An ATS does three jobs, in order:

  1. Parse your resume into fields — name, contact, work history, skills, education. It is reading raw text, not the pretty layout you designed.
  2. Match that text against the job description — mostly keywords, titles, and skills the recruiter flagged as required.
  3. Rank you against everyone else who applied, so a recruiter can start at the top of a sorted list.

Two things follow from this. If the parser cannot read a section cleanly, that section effectively does not exist. And if your wording does not match how the job is described, you rank low even when you are genuinely qualified.

Why strong resumes still get rejected

The most common reasons a good candidate gets filtered have nothing to do with their experience:

  • Two-column layouts and tables. They look sharp to a human and turn into scrambled text to a parser. Your skills column can end up merged into your job titles.
  • Contact details in the header or footer. Many parsers ignore headers and footers entirely, so your email and phone silently vanish.
  • Graphics, icons, and text boxes. Anything that is not plain text is at best ignored, at worst breaks the parse around it.
  • Non-standard section titles. “Where I’ve Made an Impact” reads well, but the parser is looking for “Work Experience”. Be literal.
  • Missing dates or inconsistent formats. Gaps the parser cannot resolve get flagged or dropped.
  • No keyword overlap. You call it “client success”; the posting says “customer success”. Same job, zero match.

None of these are about whether you can do the work. They are about whether the machine can read that you can.

The score you never see

Internally, the ATS (or the recruiter’s filter on top of it) gives you a match score. You never see it, but it decides whether a human ever opens your file. That score is roughly a blend of four things:

  • Keywords — do the required skills and tools appear, in context?
  • Formatting — did everything parse into the right fields?
  • Impact — do your bullets show results, or just list duties?
  • Clarity — standard sections, consistent dates, readable structure.

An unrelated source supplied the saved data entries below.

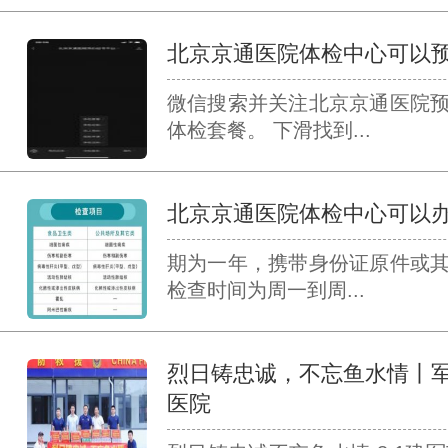
北京京通医院体检中心可以
微信搜索并关注北京京通医院
体检套餐。 下滑找到...
北京京通医院体检中心可以
期为一年，携带身份证原件或
检查时间为周一到周...
烈日铸忠诚，不忘鱼水情丨
医院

A resume can be honest, accomplished, and still score badly on all four because of how it was built — not what it says.

How to check yours

You can approximate this yourself: save your resume as plain text and see what survives. If the text comes out jumbled, an ATS sees the same mess. Then read the job description and underline every hard skill and tool; if those words are not on your resume in a truthful place, your match score drops.

That manual check is tedious, so I built a free tool that does it for you. Upload your resume to the Resume Optimizer and you get an instant ATS score with that four-part breakdown, the exact red flags to fix, the keywords you are missing, and an honest rewrite that strengthens your wording without inventing anything. The first full review is free.

Getting past the ATS is not about gaming it. It is about making sure the machine can read the truth you already have — so a person finally gets to.